Basın ve reklamlar, spor hayranlığının, özellikle de koşu merakının çağımıza damga vurduğunu söylüyor. Koşmak dünyada en çok tercih edilen sportif faaliyetlerden biri. Koşanlar genelde acelesi olan stresli kişiler ve formuna dikkat eden kadınlar. Ne kadar da sizi andırıyor değil mi? Hal böyleyken, akıllara şu soru geliyor: Bu kadar insan gözümüzün önünde koşarken, siz neden hala kendi pasifliğinizden yakınıyorsunuz? Yeni yıl için aldığımız kararlarla kendimizi sporun altı üstü “bir irade meselesi” olduğuna ikna edeceğiz. Yoga, kick boks, crossfit… Ne duruyoruz? Yaşasın deneme dersleri! Bazılarımız bununla da yetinmeyecek ve gardırobunu da elden geçirecek. Fakat sonuçta balon sönecek ve geriye yalnızca az giyilmiş yeni kıyafetler kalacak.
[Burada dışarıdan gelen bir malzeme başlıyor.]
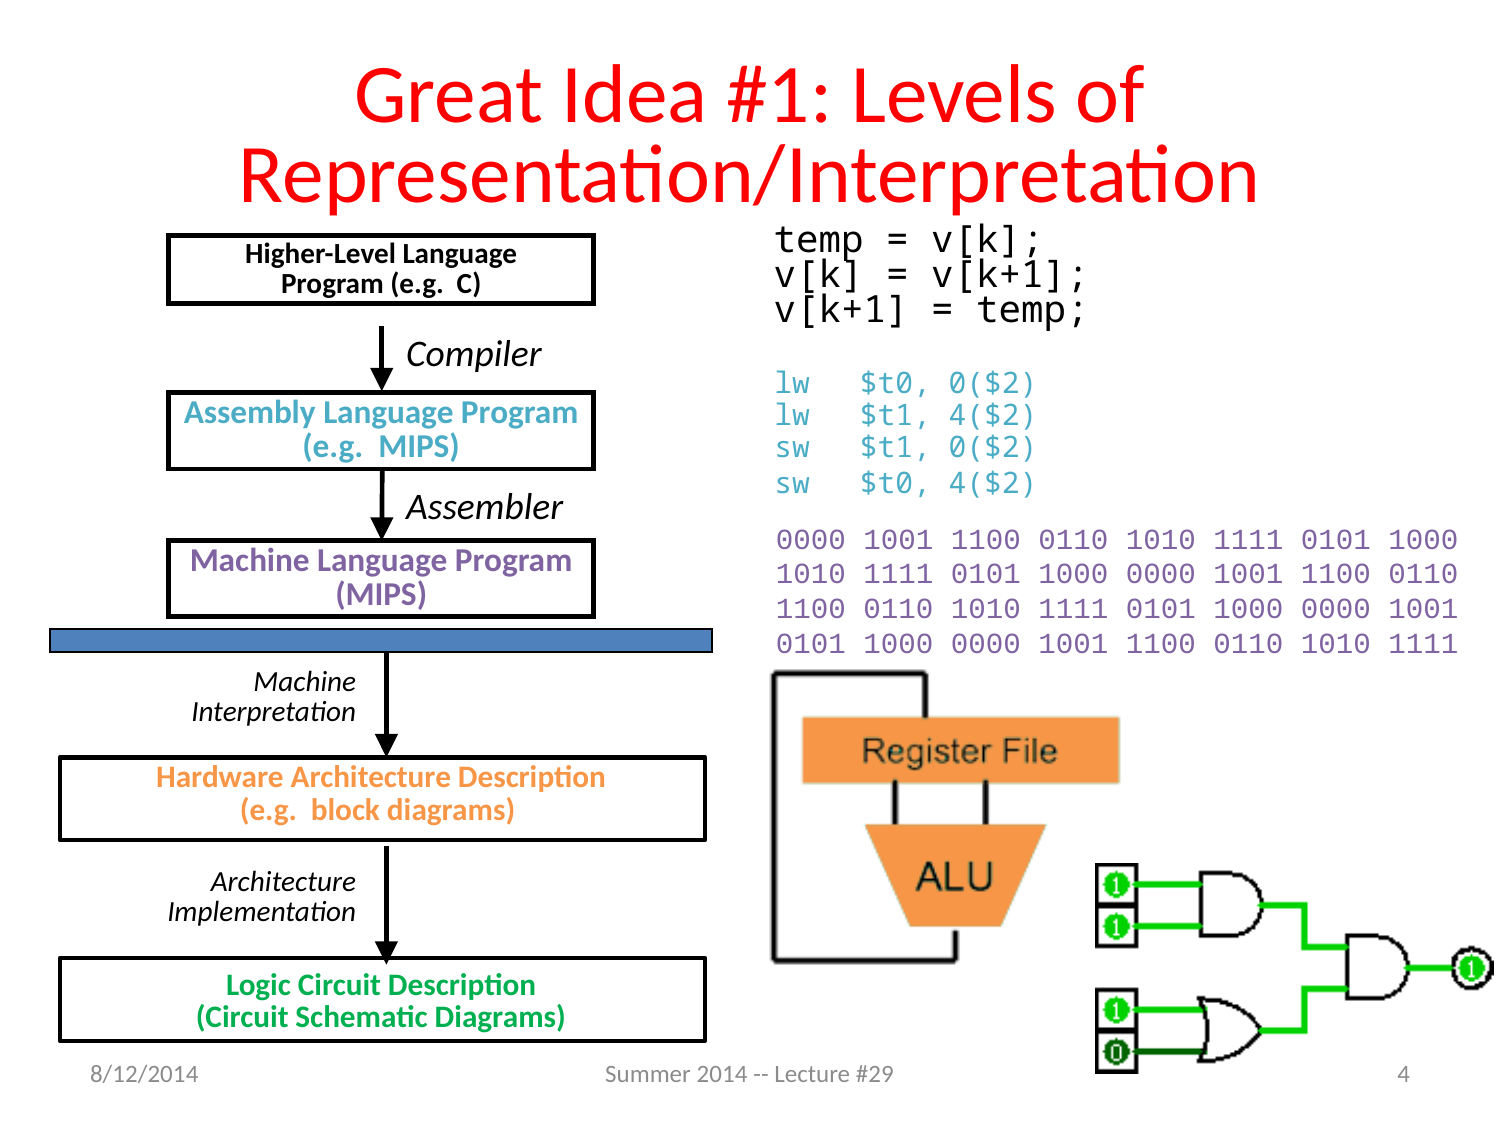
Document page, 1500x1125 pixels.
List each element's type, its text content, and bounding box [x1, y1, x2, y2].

footer Summer 2014 -- Lecture #29 [512, 1042, 988, 1103]
list lw $t0, 0($2) lw $t1, 4($2) sw $t1, 0($2) sw $t0, 4($2) [759, 360, 1391, 508]
text_box temp = v[k]; v[k] = v[k+1]; v[k+1] = temp; [758, 220, 1265, 335]
text_box [49, 629, 713, 653]
text_box Higher-Level Language Program (e.g. C) [168, 235, 594, 304]
text_box Hardware Architecture Description (e.g. block diagrams) [62, 760, 703, 832]
text_box Architecture Implementation [41, 864, 367, 932]
text_box Assembly Language Program (e.g. MIPS) [168, 392, 594, 469]
slide_number 8/12/2014 [75, 1043, 425, 1103]
picture [768, 668, 1494, 1074]
title Great Idea #1: Levels of Representation/Interpretation [0, 45, 1500, 233]
text_box Machine Language Program (MIPS) [168, 540, 594, 617]
text_box Logic Circuit Description (Circuit Schematic Diagrams) [77, 964, 686, 1039]
slide_number <number> [1074, 1042, 1425, 1103]
text_box Assembler [395, 484, 632, 532]
text_box Machine Interpretation [91, 663, 367, 732]
text_box 0000 1001 1100 0110 1010 1111 0101 1000 1010 1111 0101 1000 0000 1001 1100 0110 1100 0110 1010 1111 0101 1000 0000 1001 0101 1000 0000 1001 1100 0110 1010 1111 [761, 512, 1491, 668]
text_box Compiler [395, 331, 611, 378]
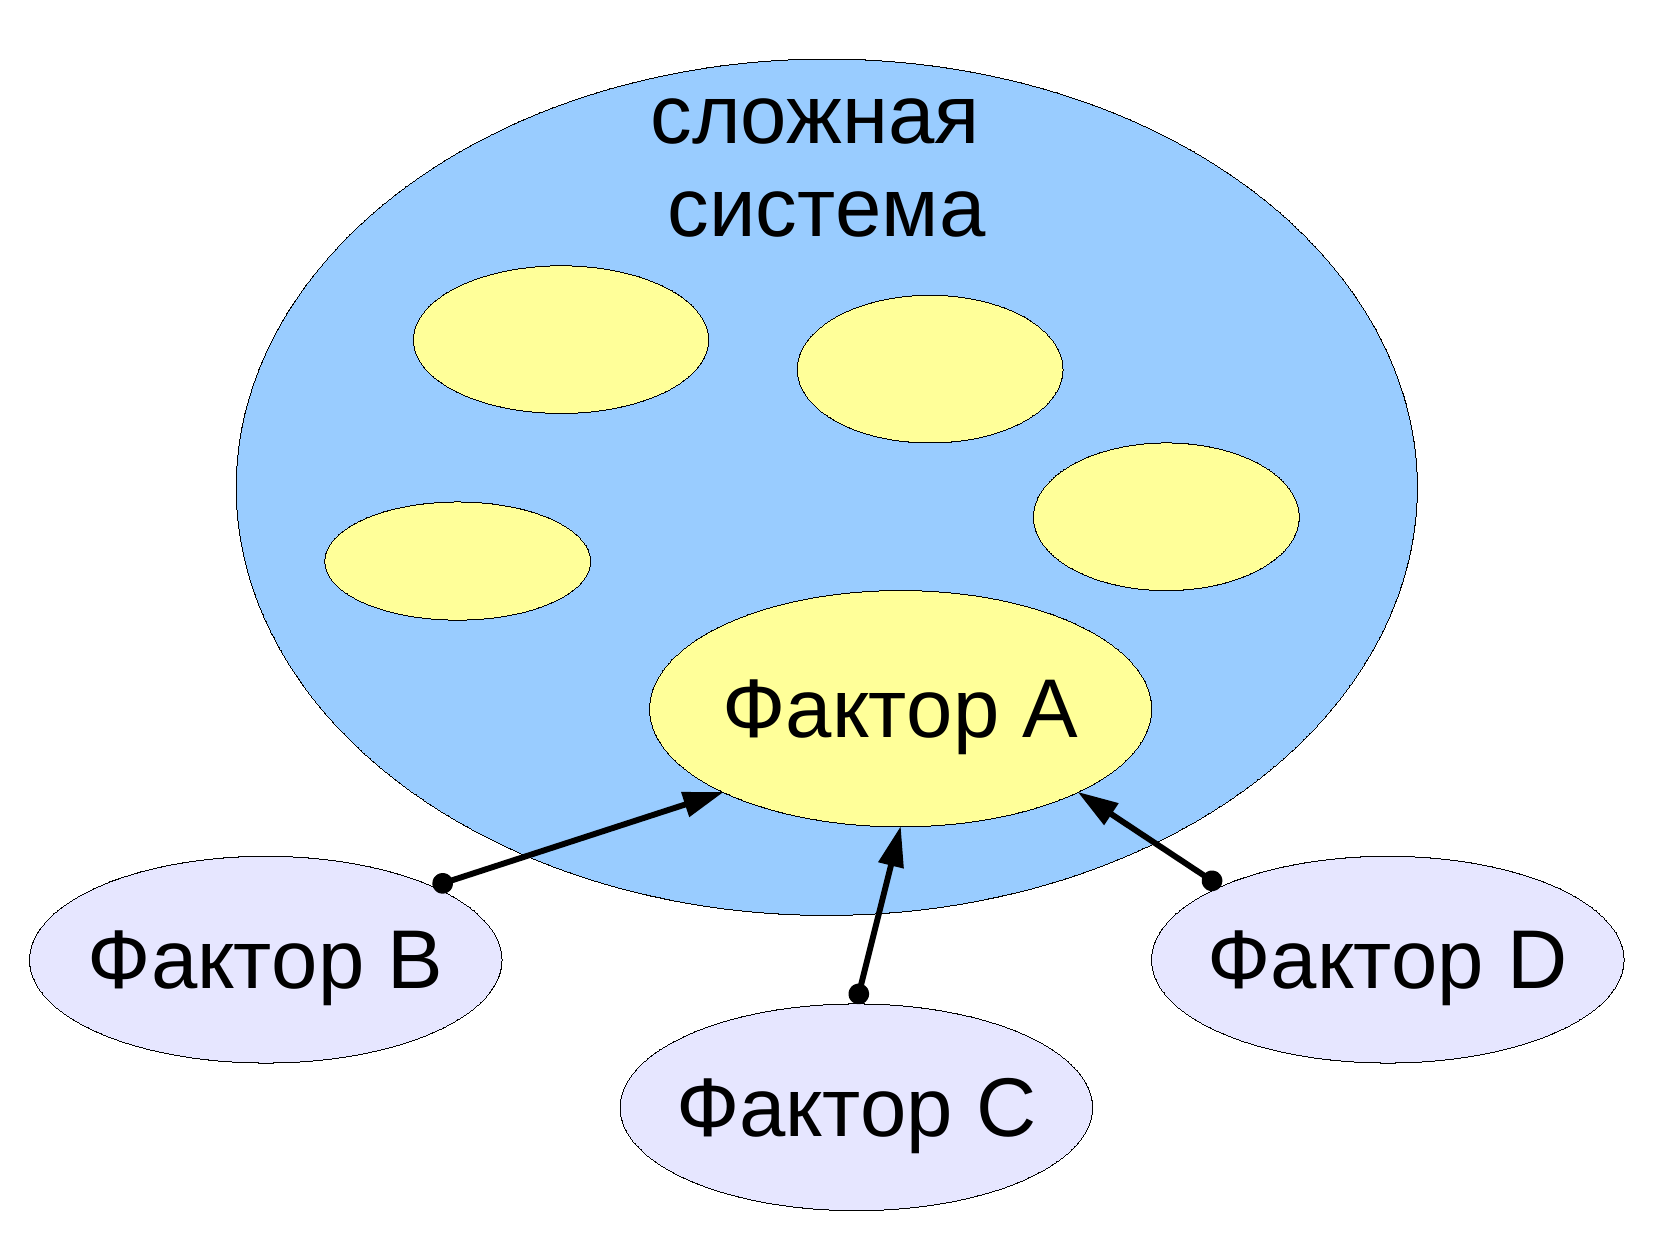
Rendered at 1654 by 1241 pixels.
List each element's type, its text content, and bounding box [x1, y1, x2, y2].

text_box [324, 501, 591, 621]
text_box Фактор D [1151, 856, 1625, 1064]
text_box Фактор B [29, 856, 503, 1064]
text_box Фактор C [620, 1003, 1093, 1211]
text_box [797, 295, 1064, 443]
text_box [1033, 442, 1300, 591]
text_box сложная система [883, 793, 1152, 914]
text_box [413, 265, 709, 414]
text_box сложная система [531, 793, 899, 916]
text_box сложная система [236, 59, 1418, 854]
text_box Фактор А [649, 590, 1152, 827]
Neden konu spor olduğunda kararsız insanlara dönüşüyoruz? Sporla aramız kötü diye, en ufak bir hareketten bile uzak durmamız şart mı? Psikanalist Caroline Carron’a göre fiziksel aktivitelerle kurduğumuz bu muğlak ilişkinin temelinde motivasyon sorunu bulunuyor. Motivasyonumuz spor yapmaktan ne anladığımızla da doğrudan alakalı. Birçoğumuz spordan zevk almak yerine kendimizi zorlamayı seçeriz. Hiç şüphe yok ki spor yapmak kişinin kendiyle yüzleşmesini gerektirir. Fakat sağlayacağı karın ne olduğu bilinmeden yatırım yapılmayacağı da aşikardır. Nedir spor yaparak elde edilecek olan şey? Zayıflamak mı? Yeni bir görünüş mü? Ya da sağlıklı bir beden?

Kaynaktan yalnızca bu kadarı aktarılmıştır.